To solve this, we separate variables: [ dV = \frac{3}{(2t - 1)(t + 1)} dt ]

Next, we integrate both sides: [ \int dV = \int \frac{3}{(2t - 1)(t + 1)} dt ]

Using partial fraction decomposition: [ \int dV = \int \left( \frac{2}{2t - 1} - \frac{1}{t + 1} \right) dt ]

Integrating gives: [ V = 2 \ln |2t - 1| - \ln |t + 1| + C ]

After simplifying, this becomes: [ V = \ln \left( \frac{(2t - 1)^2}{(t + 1)} \right) + C ]

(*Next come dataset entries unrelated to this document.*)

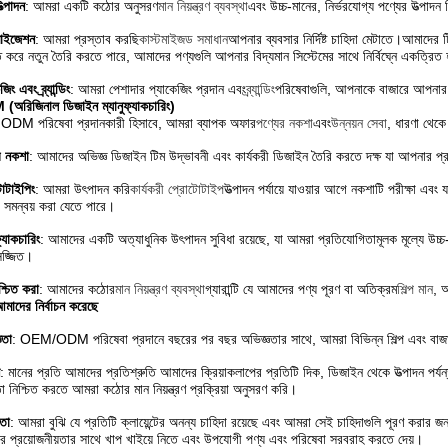
ত্পাদন
: আমরা একটি কঠোর অনুসরণ
মান নিয়ন্ত্রণ ব্যবস্থা
এবং উচ্চ-মানের, নির্ভরযোগ্য পণ্যের উত্পাদ
মাইজেশন
: আমরা প্রস্তাব করছি
কাস্টমাইজড সমাধান
আপনার ব্যবসার নির্দিষ্ট চাহিদা মেটাতে।আমাদের
ি করে নতুন তৈরি করতে পারে, আমাদের পণ্যগুলি আপনার বিদ্যমান সিস্টেমের সাথে নির্বিঘ্নে একত্রিত হ
িং এবং ব্র্যান্ডিং
: আমরা পেশাদার প্যাকেজিং প্রদান এবং
ব্র্যান্ডিং
পরিষেবাগুলি, আপনাকে বাজারে আপনার
অরিজিনাল ডিজাইন ম্যানুফ্যাকচারিং)
ODM পরিষেবা প্রদানকারী হিসাবে, আমরা ব্যাপক অফার
পণ্যের নকশা
এবং
উন্নয়ন সেবা
, ধারণা থেকে
র নকশা
: আমাদের অভিজ্ঞ ডিজাইন টিম উদ্ভাবনী এবং কার্যকরী ডিজাইন তৈরি করতে দক্ষ যা আপনার প্
োটাইপিং
: আমরা উৎপাদন করি
কার্যকরী প্রোটোটাইপ
উত্পাদন পর্যায়ে যাওয়ার আগে নকশাটি পরীক্ষা এবং
সমন্বয় করা যেতে পারে।
ফ্যাকচারিং
: আমাদের একটি অত্যাধুনিক উৎপাদন সুবিধা রয়েছে, যা আমরা প্রতিযোগিতামূলক মূল্যে উচ্চ-ম
 সজ্জিত।
শ্চিত করা
: আমাদের কঠোর
মান নিয়ন্ত্রণ ব্যবস্থা
গ্যারান্টি যে আমাদের পণ্য পূরণ বা অতিক্রম
শিল্প মান
, আ
মাদের নির্বাচন করেছে
ঞতা
: OEM/ODM পরিষেবা প্রদানে বছরের পর বছর অভিজ্ঞতার সাথে, আমরা বিভিন্ন শিল্প এবং বাজার
: মানের প্রতি আমাদের প্রতিশ্রুতি আমাদের ক্রিয়াকলাপের প্রতিটি দিক, ডিজাইন থেকে উত্পাদন পর্য
া নিশ্চিত করতে আমরা কঠোর মান নিয়ন্ত্রণ প্রক্রিয়া অনুসরণ করি।
়তা
: আমরা বুঝি যে প্রতিটি ক্লায়েন্টের অনন্য চাহিদা রয়েছে এবং আমরা সেই চাহিদাগুলি পূরণ করার
 প্রয়োজনীয়তার সাথে খাপ খাইয়ে নিতে এবং উপযোগী পণ্য এবং পরিষেবা সরবরাহ করতে দেয়।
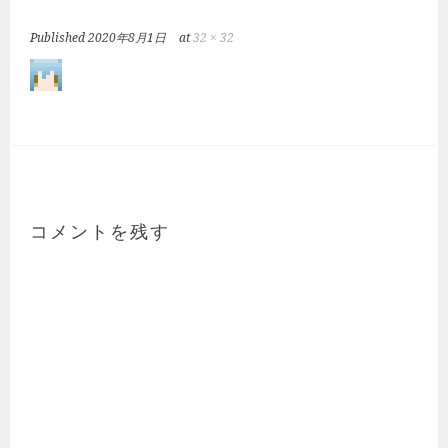
Published
2020年8月1日
at
32 × 32
コメントを残す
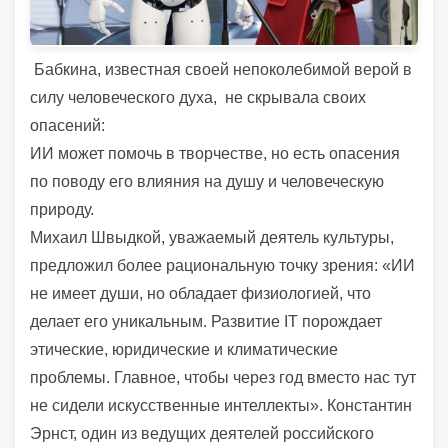
Бабкина, известная своей непоколебимой верой в
силу человеческого духа, не скрывала своих
опасений:
ИИ может помочь в творчестве, но есть опасения
по поводу его влияния на душу и человеческую
природу.
Михаил Швыдкой, уважаемый деятель культуры,
предложил более рациональную точку зрения: «ИИ
не имеет души, но обладает физиологией, что
делает его уникальным. Развитие IT порождает
этические, юридические и климатические
проблемы. Главное, чтобы через год вместо нас тут
не сидели искусственные интеллекты». Константин
Эрнст, один из ведущих деятелей российского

To find the constant ( C ), we use the condition that ( V = 3 ) when ( t = 2 ): [ 3 = 2 \ln(3) - \ln(3) + C \Rightarrow C = 3 - \ln(3) ]

Thus: [ V = \frac{3(2t - 1)}{(t + 1)} ]

From the model, we note that the time delay is indicated by the difference between the time ( t ) when chemicals are mixed and when oxygen is produced. According to the model, there is a time created before oxygen begins to be produced. This delay corresponds to the dependence of ( V ) on the variables, where production begins at ( V > 0 ).

If the first significant oxygen production occurs at ( t = k ), the answer is 30 minutes as no oxygen is produced initially.

The limit of oxygen produced is established as a function of the differential model. By analyzing the function of ( V ), we determine that as ( t ) approaches infinity (i.e., the prolonged reaction period), the volume approaches: [ \lim_{t \to \infty} V = 3(2) = 6 ]
Thus, the limit to the total volume of oxygen produced is ( 6 , m^3 ).